▶ [Work required]: Write out every entry exactly as it appears, omitting the pictures.

▶ [Records provided]:
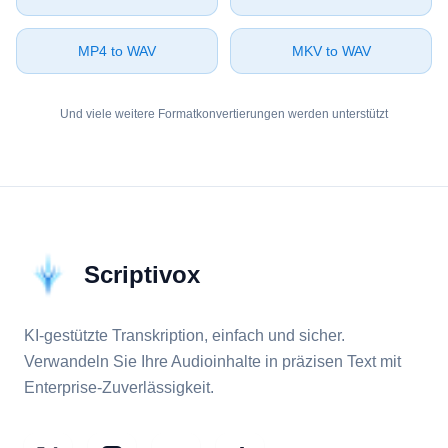
⁦MP4⁩ to ⁦WAV⁩
⁦MKV⁩ to ⁦WAV⁩
Und viele weitere Formatkonvertierungen werden unterstützt
Scriptivox
KI-gestützte Transkription, einfach und sicher.
Verwandeln Sie Ihre Audioinhalte in präzisen Text mit
Enterprise-Zuverlässigkeit.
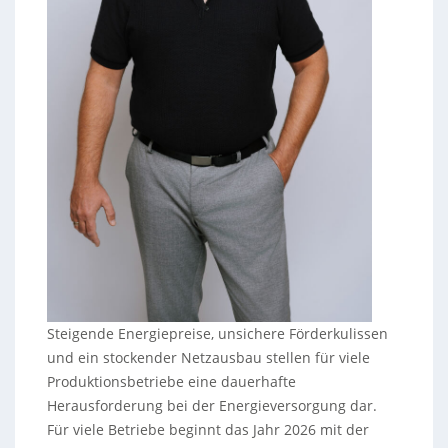
Steigende Energiepreise, unsichere Förderkulissen
und ein stockender Netzausbau stellen für viele
Produktionsbetriebe eine dauerhafte
Herausforderung bei der Energieversorgung dar.
Für viele Betriebe beginnt das Jahr 2026 mit der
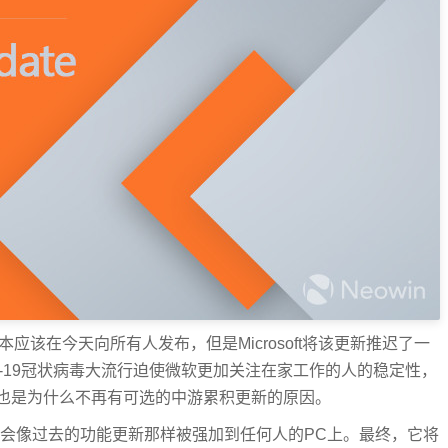
更新原本应该在今天向所有人发布，但是Microsoft将该更新推迟了一
D-19冠状病毒大流行迫使微软更加关注在家工作的人的稳定性，
也是为什么不再有可选的中游累积更新的原因。
布，便不会像过去的功能更新那样被强加到任何人的PC上。最终，它将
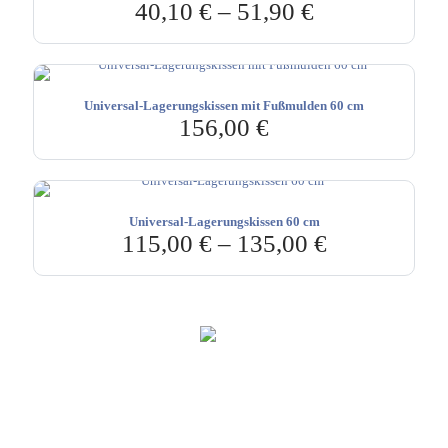
40,10
€
–
51,90
€
Universal-Lagerungskissen mit Fußmulden 60 cm
156,00
€
Universal-Lagerungskissen 60 cm
115,00
€
–
135,00
€
Hebru Therapiegeräte GmbH
Neuseser-Tal-Straße 7
97999 Igersheim
Folge uns auf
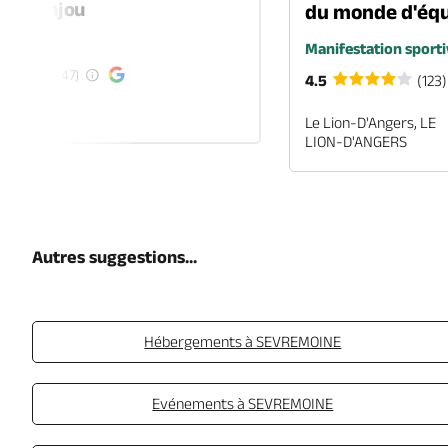
-en-Anjou
du monde d'équ
é
Manifestation sporti
(47)
4.5
(123)
EN-ANJOU
Le Lion-D'Angers, LE
LION-D'ANGERS
Autres suggestions...
Hébergements à SEVREMOINE
Evénements à SEVREMOINE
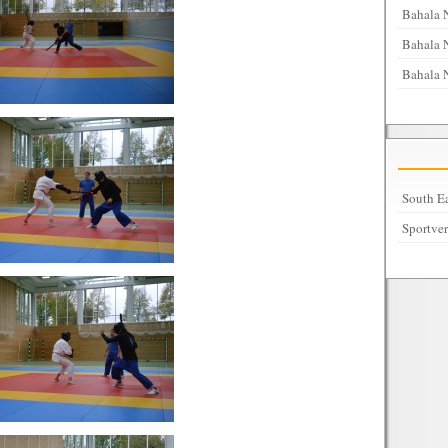
Bahala 
Bahala N
Bahala 
South Ea
Sportve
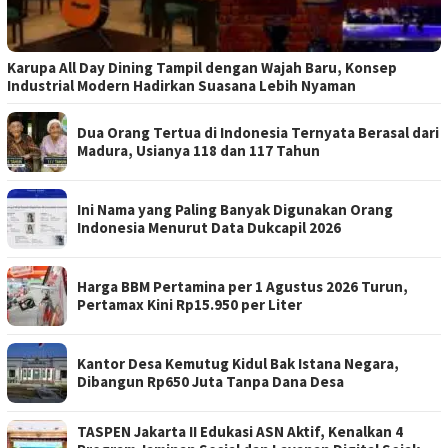
Karupa All Day Dining Tampil dengan Wajah Baru, Konsep
Industrial Modern Hadirkan Suasana Lebih Nyaman
Dua Orang Tertua di Indonesia Ternyata Berasal dari
Madura, Usianya 118 dan 117 Tahun
Ini Nama yang Paling Banyak Digunakan Orang
Indonesia Menurut Data Dukcapil 2026
Harga BBM Pertamina per 1 Agustus 2026 Turun,
Pertamax Kini Rp15.950 per Liter
Kantor Desa Kemutug Kidul Bak Istana Negara,
Dibangun Rp650 Juta Tanpa Dana Desa
TASPEN Jakarta II Edukasi ASN Aktif, Kenalkan 4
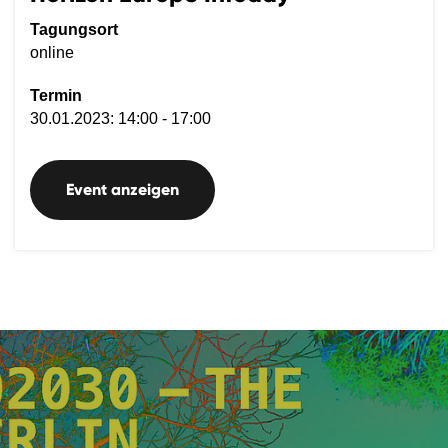
Tagungsort
online
Termin
30.01.2023: 14:00 - 17:00
Event anzeigen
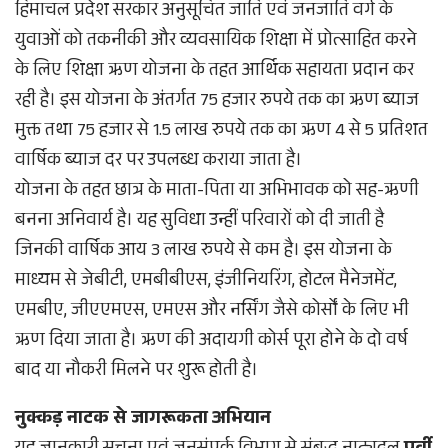
हिमाचल प्रदेश सरकार अनुसूचित जाति एवं जनजाति वर्ग के
युवाओं को तकनीकी और व्यवसायिक शिक्षा में प्रोत्साहित करने
के लिए शिक्षा ऋण योजना के तहत आर्थिक सहायता प्रदान कर
रही है। इस योजना के अंतर्गत 75 हजार रुपये तक का ऋण ब्याज
मुक्त तथा 75 हजार से 1.5 लाख रुपये तक का ऋण 4 से 5 प्रतिशत
वार्षिक ब्याज दर पर उपलब्ध कराया जाता है।
योजना के तहत छात्र के माता-पिता या अभिभावक को सह-ऋणी
बनना अनिवार्य है। यह सुविधा उन्हीं परिवारों को दी जाती है
जिनकी वार्षिक आय 3 लाख रुपये से कम है। इस योजना के
माध्यम से जेबीटी, एमबीबीएस, इंजीनियरिंग, होटल मैनेजमेंट,
एमबीए, जीएएमएस, एमएस और नर्सिंग जैसे कोर्सों के लिए भी
ऋण दिया जाता है। ऋण की अदायगी कोर्स पूरा होने के दो वर्ष
बाद या नौकरी मिलने पर शुरू होती है।
नुक्कड़ नाटक से जागरूकता अभियान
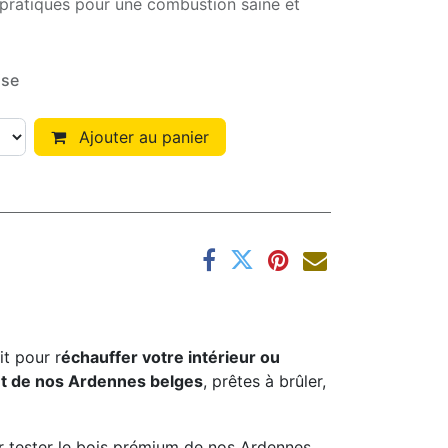
 pratiques pour une combustion saine et
ise
Ajouter au panier
it pour r
échauffer votre intérieur ou
t de nos Ardennes belges
, prêtes à brûler,
ur tester le bois prémium de nos Ardennes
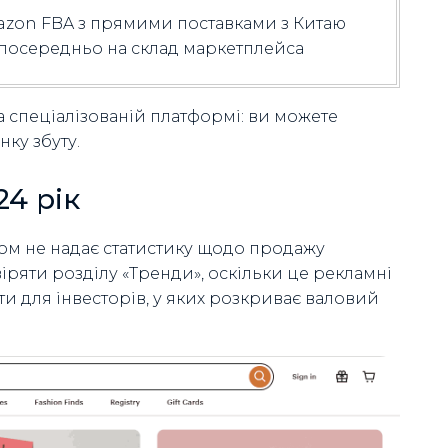
zon FBA з прямими поставками з Китаю
посередньо на склад маркетплейса
 спеціалізованій платформі: ви можете
нку збуту.
24 рік
алом не надає статистику щодо продажу
ряти розділу «Тренди», оскільки це рекламні
ти для інвесторів, у яких розкриває валовий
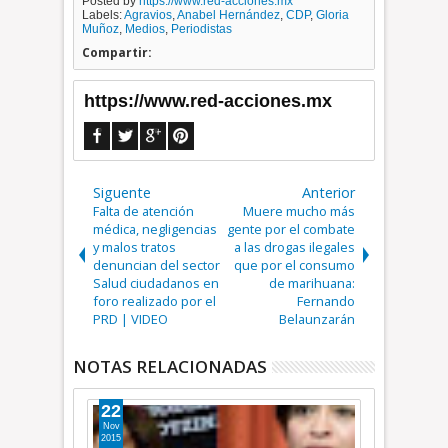
Posted by
https://www.red-acciones.mx
Labels:
Agravios
,
Anabel Hernández
,
CDP
,
Gloria
Muñoz
,
Medios
,
Periodistas
Compartir:
https://www.red-acciones.mx
Siguente
Anterior
Falta de atención
Muere mucho más
médica, negligencias
gente por el combate
y malos tratos
a las drogas ilegales
denuncian del sector
que por el consumo
Salud ciudadanos en
de marihuana:
foro realizado por el
Fernando
PRD | VIDEO
Belaunzarán
NOTAS RELACIONADAS
22
26
Mar
May
2018
2017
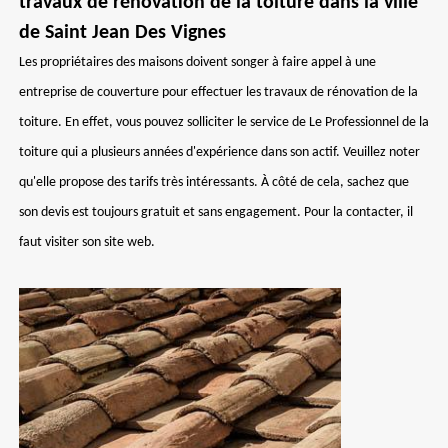
travaux de rénovation de la toiture dans la ville
de Saint Jean Des Vignes
Les propriétaires des maisons doivent songer à faire appel à une
entreprise de couverture pour effectuer les travaux de rénovation de la
toiture. En effet, vous pouvez solliciter le service de Le Professionnel de la
toiture qui a plusieurs années d'expérience dans son actif. Veuillez noter
qu'elle propose des tarifs très intéressants. À côté de cela, sachez que
son devis est toujours gratuit et sans engagement. Pour la contacter, il
faut visiter son site web.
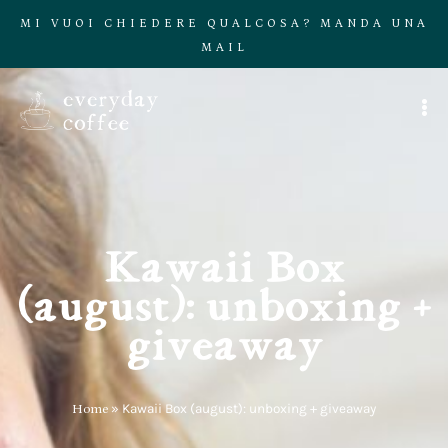
MI VUOI CHIEDERE QUALCOSA? MANDA UNA
MAIL
Kawaii Box
(august): unboxing +
giveaway
Home
»
Kawaii Box (august): unboxing + giveaway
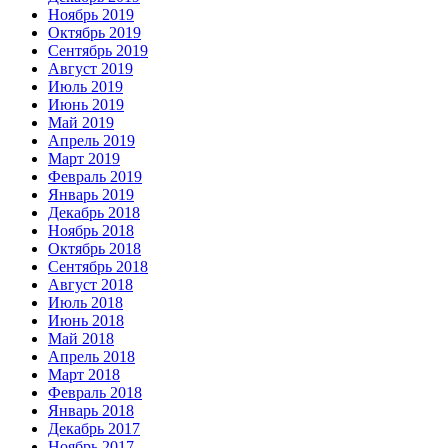
Ноябрь 2019
Октябрь 2019
Сентябрь 2019
Август 2019
Июль 2019
Июнь 2019
Май 2019
Апрель 2019
Март 2019
Февраль 2019
Январь 2019
Декабрь 2018
Ноябрь 2018
Октябрь 2018
Сентябрь 2018
Август 2018
Июль 2018
Июнь 2018
Май 2018
Апрель 2018
Март 2018
Февраль 2018
Январь 2018
Декабрь 2017
Ноябрь 2017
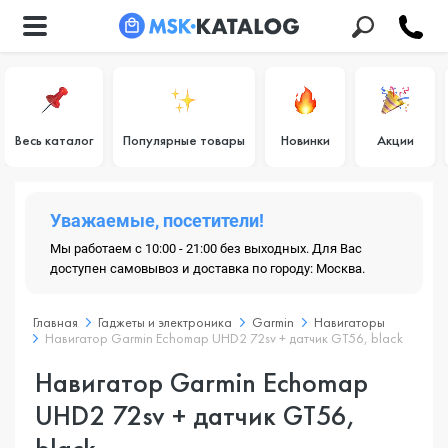
Весь каталог
Популярные товары
Новинки
Акции
Уважаемые, посетители!
Мы работаем с 10:00 - 21:00 без выходных. Для Вас
доступен самовывоз и доставка по городу: Москва.
Главная
Гаджеты и электроника
Garmin
Навигаторы
Навигатор Garmin Echomap UHD2 72sv + датчик GT56, black
Навигатор Garmin Echomap
UHD2 72sv + датчик GT56,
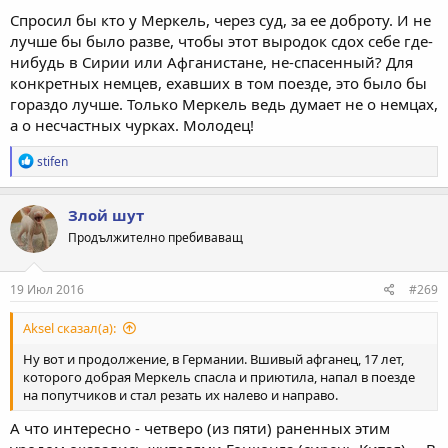
Спросил бы кто у Меркель, через суд, за ее доброту. И не
лучше бы было разве, чтобы этот выродок сдох себе где-
нибудь в Сирии или Афганистане, не-спасенный? Для
конкретных немцев, ехавших в том поезде, это было бы
гораздо лучше. Только Меркель ведь думает не о немцах,
а о несчастных чурках. Молодец!
Р
stifen
е
а
к
Злой шут
ц
Продължително пребиваващ
и
и
:
19 Июл 2016
#269
Aksel сказал(а):
Ну вот и продолжение, в Германии. Вшивый афганец, 17 лет,
которого добрая Меркель спасла и приютила, напал в поезде
на попутчиков и стал резать их налево и направо.
А что интересно - четверо (из пяти) раненных этим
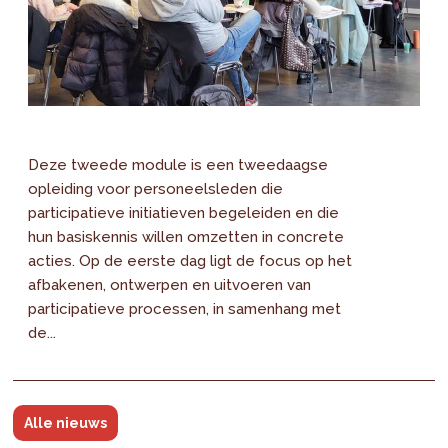
Deze tweede module is een tweedaagse
opleiding voor personeelsleden die
participatieve initiatieven begeleiden en die
hun basiskennis willen omzetten in concrete
acties. Op de eerste dag ligt de focus op het
afbakenen, ontwerpen en uitvoeren van
participatieve processen, in samenhang met
de...
Alle nieuws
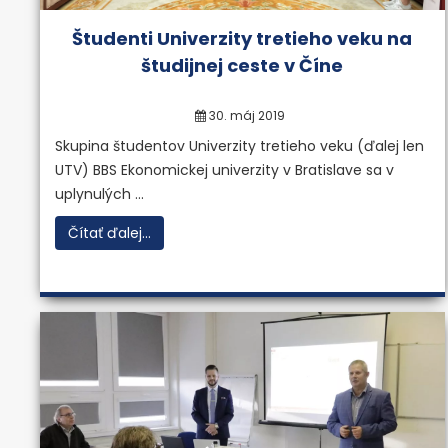
Študenti Univerzity tretieho veku na
Vypracovávanie znaleckých po
študijnej ceste v Číne
ohodnocovania majetku podn
30. máj 2019
Viac inf
Skupina študentov Univerzity tretieho veku (ďalej len
UTV) BBS Ekonomickej univerzity v Bratislave sa v
Previous
Next
uplynulých ...
Čítať ďalej...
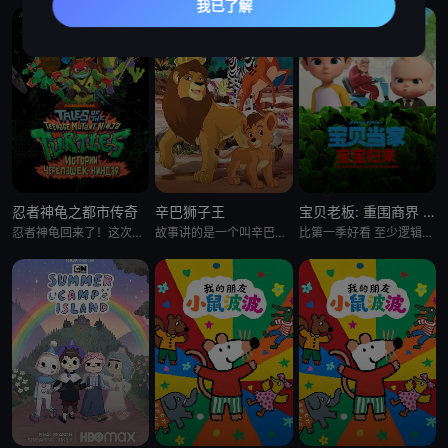
忍者神龟之都市传奇
辛巴狮子王
宝贝老板: 重围商界 第二季
忍者神龟回来了！这次是以电视剧的形式。当神龟们被人类接纳，一边上高中一边继续他们的超级英雄生涯时，他们面临着同
故事讲的是一个叫辛巴的小狮子在困难中进行历练，最终成为丛林之王的故事。故事中，小狮子辛巴的爸爸被猎人杀害，
比第一季好看 至少逻辑上更合理了 就是好喜欢boss baby的眼睫毛啊 我的天 P.s 这季里stacy真的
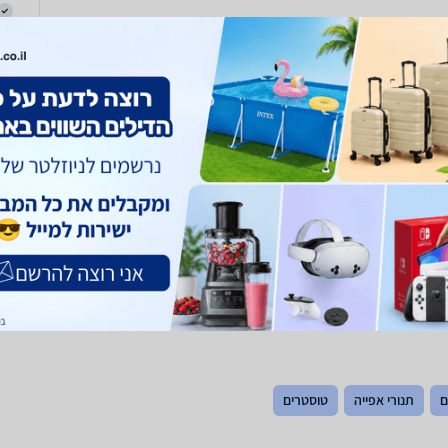
ם
תנורי אפייה
טוסטרים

▶ [Response to this exercise]:
⁦MP4⁩ to ⁦WAV⁩
⁦MKV⁩ to ⁦WAV⁩
Und viele weitere Formatkonvertierungen werden unterstützt
Scriptivox
KI-gestützte Transkription, einfach und sicher.
Verwandeln Sie Ihre Audioinhalte in präzisen Text mit
Enterprise-Zuverlässigkeit.
Steigende Energiepreise, unsichere Förderkulissen
und ein stockender Netzausbau stellen für viele
Produktionsbetriebe eine dauerhafte
Herausforderung bei der Energieversorgung dar.
Für viele Betriebe beginnt das Jahr 2026 mit der
更新原本应该在今天向所有人发布，但是Microsoft将该更新推迟了一
D-19冠状病毒大流行迫使微软更加关注在家工作的人的稳定性，
也是为什么不再有可选的中游累积更新的原因。
布，便不会像过去的功能更新那样被强加到任何人的PC上。最终，它将
40,10
€
–
51,90
€
Universal-Lagerungskissen mit Fußmulden 60 cm
156,00
€
Universal-Lagerungskissen 60 cm
115,00
€
–
135,00
€
Hebru Therapiegeräte GmbH
Neuseser-Tal-Straße 7
97999 Igersheim
Folge uns auf
-en-Anjou
du monde d'équ
é
Manifestation sporti
(47)
4.5
(123)
EN-ANJOU
Le Lion-D'Angers, LE
LION-D'ANGERS
Autres suggestions...
Hébergements à SEVREMOINE
Evénements à SEVREMOINE
Bahala 
Bahala N
Bahala 
South Ea
Sportve
Karupa All Day Dining Tampil dengan Wajah Baru, Konsep
Industrial Modern Hadirkan Suasana Lebih Nyaman
Dua Orang Tertua di Indonesia Ternyata Berasal dari
Madura, Usianya 118 dan 117 Tahun
Ini Nama yang Paling Banyak Digunakan Orang
Indonesia Menurut Data Dukcapil 2026
Harga BBM Pertamina per 1 Agustus 2026 Turun,
Pertamax Kini Rp15.950 per Liter
Kantor Desa Kemutug Kidul Bak Istana Negara,
Dibangun Rp650 Juta Tanpa Dana Desa
TASPEN Jakarta II Edukasi ASN Aktif, Kenalkan 4
Tagungsort
online
Termin
30.01.2023: 14:00 - 17:00
Event anzeigen
हिमाचल प्रदेश सरकार अनुसूचित जाति एवं जनजाति वर्ग के
युवाओं को तकनीकी और व्यवसायिक शिक्षा में प्रोत्साहित करने
के लिए शिक्षा ऋण योजना के तहत आर्थिक सहायता प्रदान कर
रही है। इस योजना के अंतर्गत 75 हजार रुपये तक का ऋण ब्याज
मुक्त तथा 75 हजार से 1.5 लाख रुपये तक का ऋण 4 से 5 प्रतिशत
वार्षिक ब्याज दर पर उपलब्ध कराया जाता है।
योजना के तहत छात्र के माता-पिता या अभिभावक को सह-ऋणी
बनना अनिवार्य है। यह सुविधा उन्हीं परिवारों को दी जाती है
जिनकी वार्षिक आय 3 लाख रुपये से कम है। इस योजना के
माध्यम से जेबीटी, एमबीबीएस, इंजीनियरिंग, होटल मैनेजमेंट,
एमबीए, जीएएमएस, एमएस और नर्सिंग जैसे कोर्सों के लिए भी
ऋण दिया जाता है। ऋण की अदायगी कोर्स पूरा होने के दो वर्ष
बाद या नौकरी मिलने पर शुरू होती है।
नुक्कड़ नाटक से जागरूकता अभियान
 pratiques pour une combustion saine et
ise
Ajouter au panier
it pour r
échauffer votre intérieur ou
t de nos Ardennes belges
, prêtes à brûler,
ur tester le bois prémium de nos Ardennes
zon FBA з прямими поставками з Китаю
посередньо на склад маркетплейса
 спеціалізованій платформі: ви можете
нку збуту.
24 рік
алом не надає статистику щодо продажу
ряти розділу «Тренди», оскільки це рекламні
ти для інвесторів, у яких розкриває валовий
Posted by
https://www.red-acciones.mx
Labels:
Agravios
,
Anabel Hernández
,
CDP
,
Gloria
Muñoz
,
Medios
,
Periodistas
Compartir:
https://www.red-acciones.mx
Siguente
Anterior
Falta de atención
Muere mucho más
médica, negligencias
gente por el combate
y malos tratos
a las drogas ilegales
denuncian del sector
que por el consumo
Salud ciudadanos en
de marihuana:
foro realizado por el
Fernando
PRD | VIDEO
Belaunzarán
NOTAS RELACIONADAS
22
26
Mar
May
2018
2017
travaux de rénovation de la toiture dans la ville
de Saint Jean Des Vignes
Les propriétaires des maisons doivent songer à faire appel à une
entreprise de couverture pour effectuer les travaux de rénovation de la
toiture. En effet, vous pouvez solliciter le service de Le Professionnel de la
toiture qui a plusieurs années d'expérience dans son actif. Veuillez noter
qu'elle propose des tarifs très intéressants. À côté de cela, sachez que
son devis est toujours gratuit et sans engagement. Pour la contacter, il
faut visiter son site web.
MI VUOI CHIEDERE QUALCOSA? MANDA UNA
MAIL
Kawaii Box
(august): unboxing +
giveaway
Home
»
Kawaii Box (august): unboxing + giveaway
Ноябрь 2019
Октябрь 2019
Сентябрь 2019
Август 2019
Июль 2019
Июнь 2019
Май 2019
Апрель 2019
Март 2019
Февраль 2019
Январь 2019
Декабрь 2018
Ноябрь 2018
Октябрь 2018
Сентябрь 2018
Август 2018
Июль 2018
Июнь 2018
Май 2018
Апрель 2018
Март 2018
Февраль 2018
Январь 2018
Декабрь 2017
Ноябрь 2017
Весь каталог
Популярные товары
Новинки
Акции
Уважаемые, посетители!
Мы работаем с 10:00 - 21:00 без выходных. Для Вас
доступен самовывоз и доставка по городу: Москва.
Главная
Гаджеты и электроника
Garmin
Навигаторы
Навигатор Garmin Echomap UHD2 72sv + датчик GT56, black
Навигатор Garmin Echomap
UHD2 72sv + датчик GT56,
Спросил бы кто у Меркель, через суд, за ее доброту. И не
лучше бы было разве, чтобы этот выродок сдох себе где-
нибудь в Сирии или Афганистане, не-спасенный? Для
конкретных немцев, ехавших в том поезде, это было бы
гораздо лучше. Только Меркель ведь думает не о немцах,
а о несчастных чурках. Молодец!
Р
stifen
е
а
к
Злой шут
ц
Продължително пребиваващ
и
и
:
19 Июл 2016
#269
Aksel сказал(а):
Ну вот и продолжение, в Германии. Вшивый афганец, 17 лет,
которого добрая Меркель спасла и приютила, напал в поезде
на попутчиков и стал резать их налево и направо.
А что интересно - четверо (из пяти) раненных этим
Deze tweede module is een tweedaagse
opleiding voor personeelsleden die
participatieve initiatieven begeleiden en die
hun basiskennis willen omzetten in concrete
acties. Op de eerste dag ligt de focus op het
afbakenen, ontwerpen en uitvoeren van
participatieve processen, in samenhang met
de...
Alle nieuws
Študenti Univerzity tretieho veku na
Vypracovávanie znaleckých po
študijnej ceste v Číne
ohodnocovania majetku podn
30. máj 2019
Viac inf
Skupina študentov Univerzity tretieho veku (ďalej len
UTV) BBS Ekonomickej univerzity v Bratislave sa v
Previous
Next
uplynulých ...
Čítať ďalej...
忍者神龟之都市传奇
辛巴狮子王
宝贝老板: 重围商界 第二季
忍者神龟回来了！这次是以电视剧的形式。当神龟们被人类接纳，一边上高中一边继续他们的超级英雄生涯时，他们面临着同
故事讲的是一个叫辛巴的小狮子在困难中进行历练，最终成为丛林之王的故事。故事中，小狮子辛巴的爸爸被猎人杀害，
比第一季好看 至少逻辑上更合理了 就是好喜欢boss baby的眼睫毛啊 我的天 P.s 这季里stacy真的
ם
תנורי אפייה
טוסטרים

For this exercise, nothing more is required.